● ASSIGNMENT: All of the data below should be repeated exactly. Pictures should not be included.

● Stored data:
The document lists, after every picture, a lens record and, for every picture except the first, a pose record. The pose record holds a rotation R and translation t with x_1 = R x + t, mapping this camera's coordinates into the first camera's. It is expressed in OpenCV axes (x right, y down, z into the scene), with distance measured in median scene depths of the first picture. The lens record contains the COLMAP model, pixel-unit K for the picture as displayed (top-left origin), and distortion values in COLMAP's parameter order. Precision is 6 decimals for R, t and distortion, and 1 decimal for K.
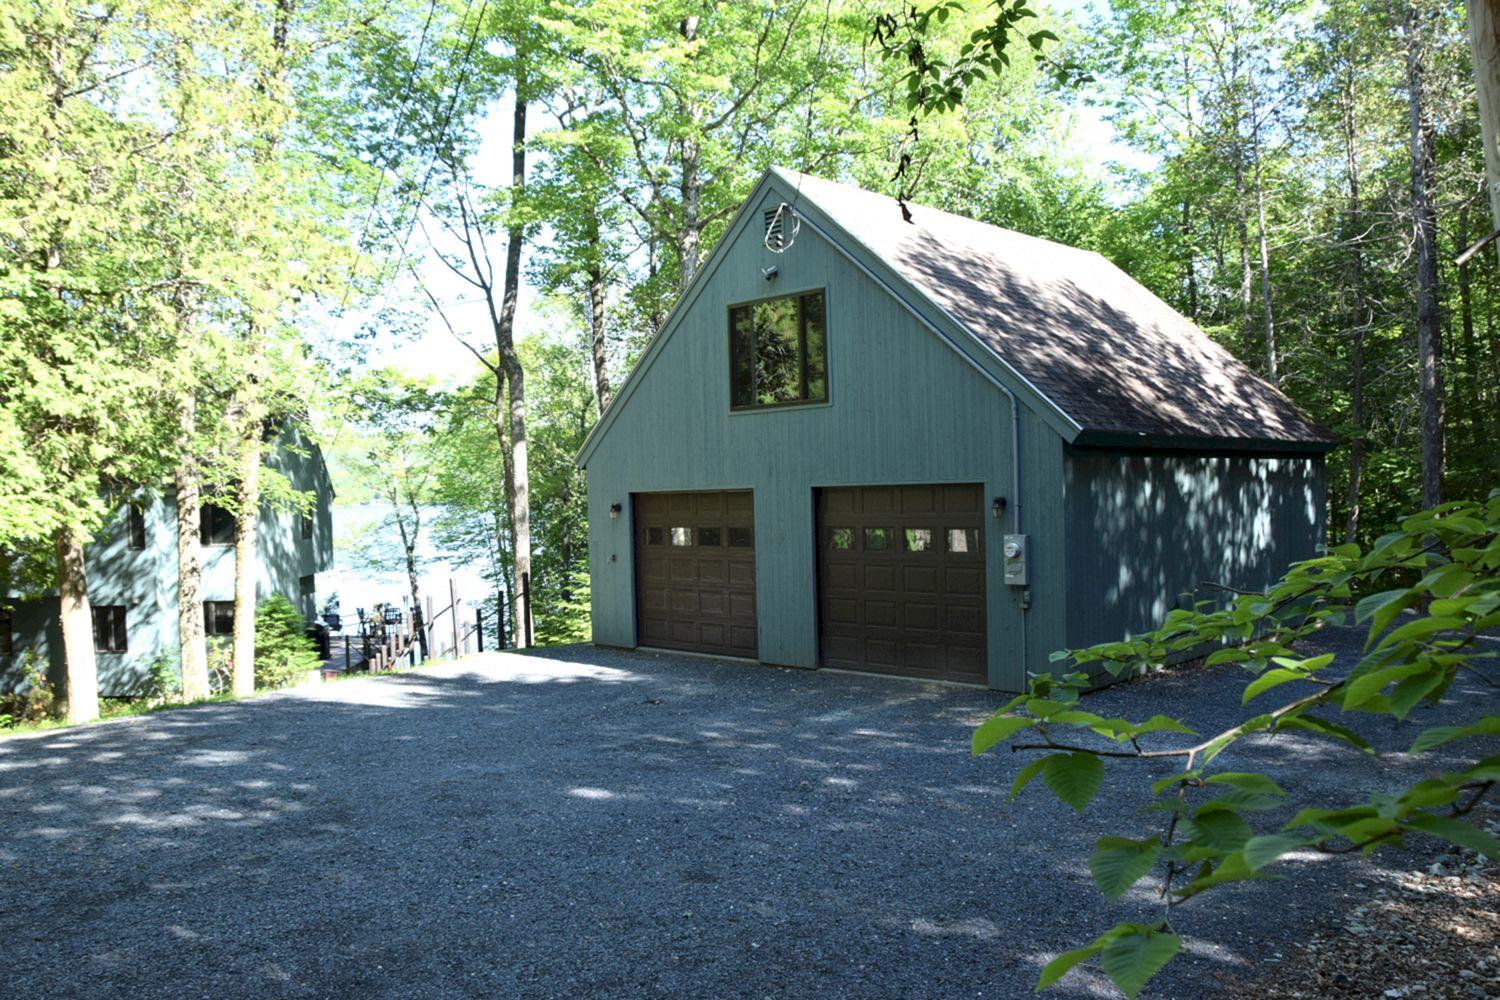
lens RADIAL K [[1193.5, 0, 750.0], [0, 1193.5, 500.0], [0, 0, 1]] dist [-0.195307, 0.221375]
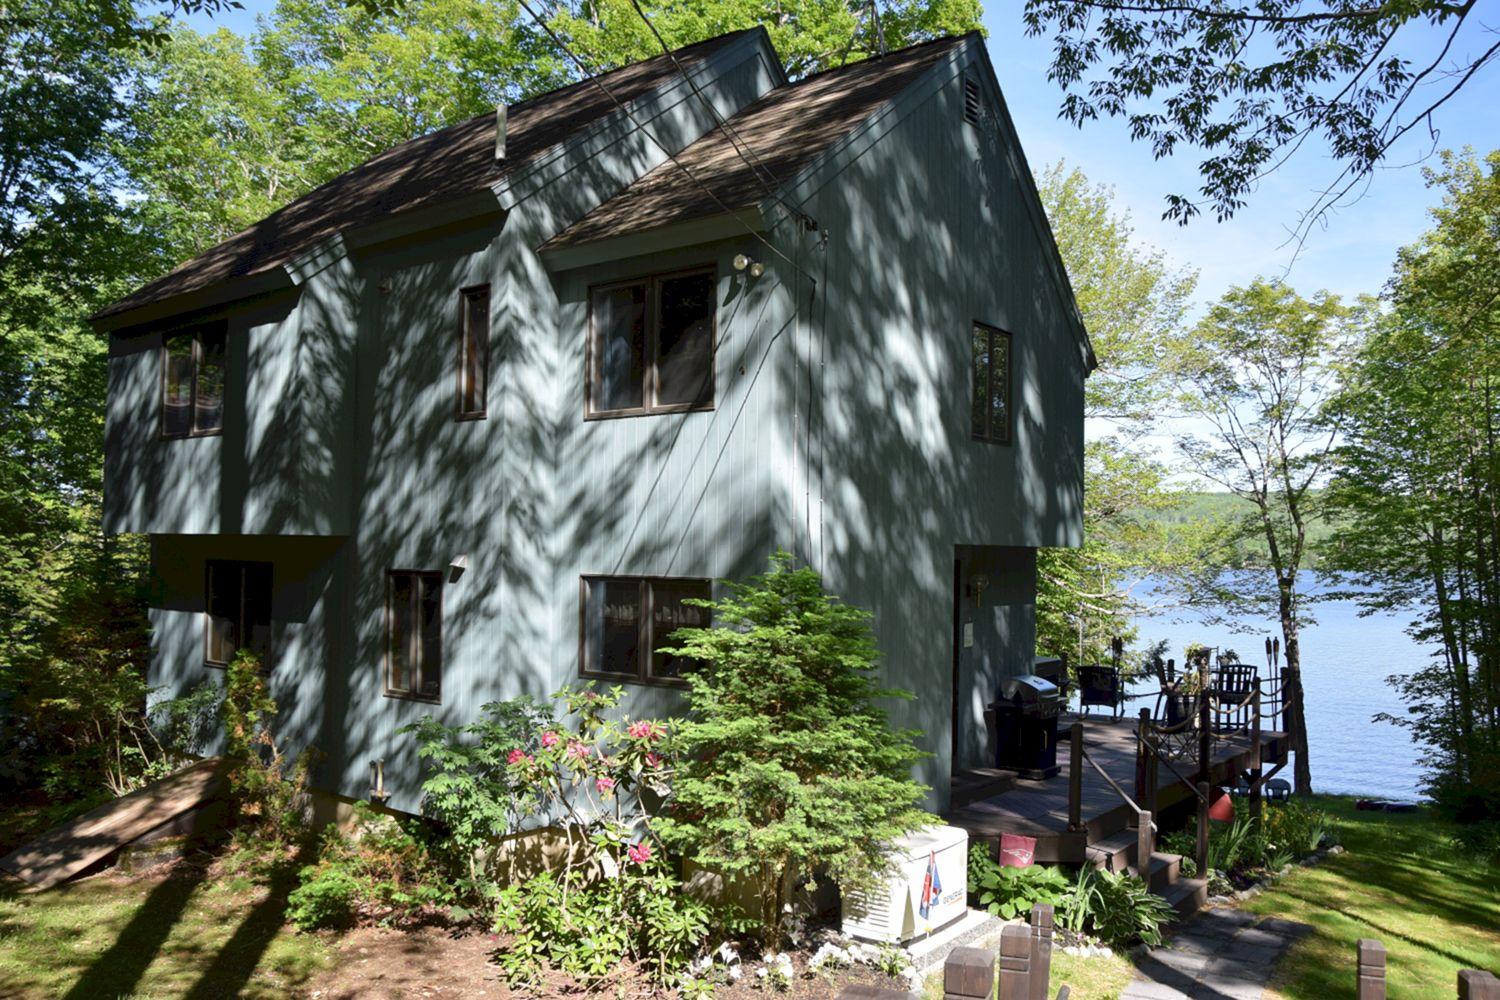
lens RADIAL K [[1252.4, 0, 750.0], [0, 1252.4, 500.0], [0, 0, 1]] dist [-0.199345, 0.273901]
pose [[0.768342, 0.024854, -0.639557, -0.357192], [-0.055788, 0.998043, -0.028237, 0.121702], [0.637603, 0.057376, 0.768225, 1.196764]]
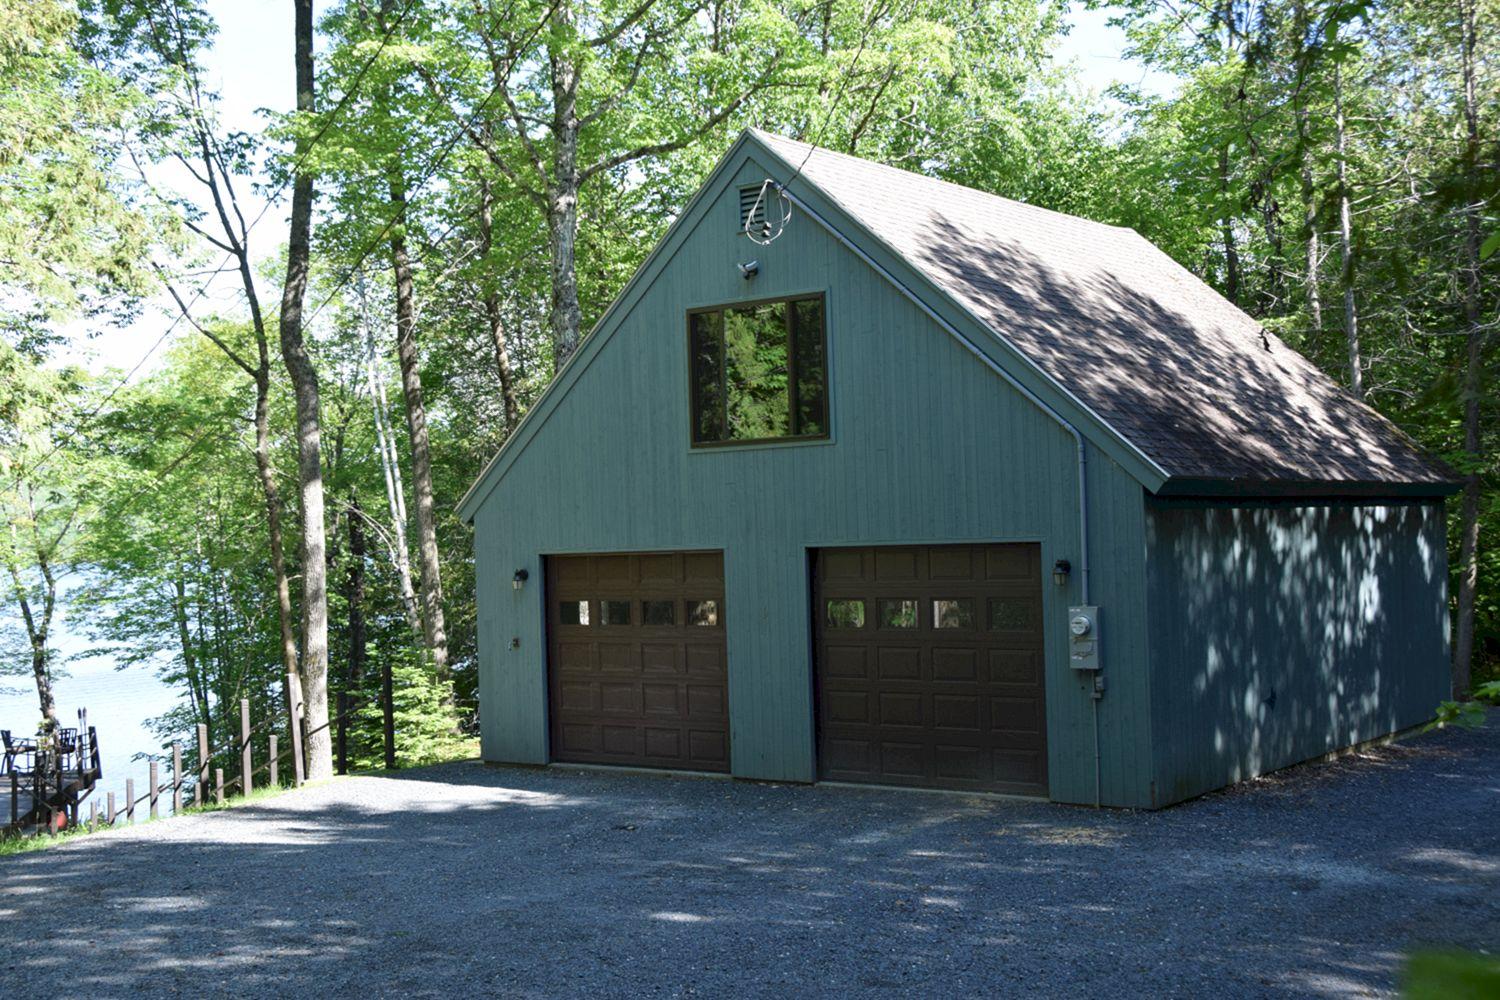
lens RADIAL K [[1814.6, 0, 750.0], [0, 1814.6, 500.0], [0, 0, 1]] dist [0.062621, 0.062222]
pose [[0.991510, -0.001390, 0.130020, -0.131447], [0.005422, 0.999515, -0.030663, -0.005178], [-0.129914, 0.031108, 0.991037, -0.162272]]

● WRITTEN RESPONSE:
The document lists, after every picture, a lens record and, for every picture except the first, a pose record. The pose record holds a rotation R and translation t with x_1 = R x + t, mapping this camera's coordinates into the first camera's. It is expressed in OpenCV axes (x right, y down, z into the scene), with distance measured in median scene depths of the first picture. The lens record contains the COLMAP model, pixel-unit K for the picture as displayed (top-left origin), and distortion values in COLMAP's parameter order. Precision is 6 decimals for R, t and distortion, and 1 decimal for K.
lens RADIAL K [[1193.5, 0, 750.0], [0, 1193.5, 500.0], [0, 0, 1]] dist [-0.195307, 0.221375]
lens RADIAL K [[1252.4, 0, 750.0], [0, 1252.4, 500.0], [0, 0, 1]] dist [-0.199345, 0.273901]
pose [[0.768342, 0.024854, -0.639557, -0.357192], [-0.055788, 0.998043, -0.028237, 0.121702], [0.637603, 0.057376, 0.768225, 1.196764]]
lens RADIAL K [[1814.6, 0, 750.0], [0, 1814.6, 500.0], [0, 0, 1]] dist [0.062621, 0.062222]
pose [[0.991510, -0.001390, 0.130020, -0.131447], [0.005422, 0.999515, -0.030663, -0.005178], [-0.129914, 0.031108, 0.991037, -0.162272]]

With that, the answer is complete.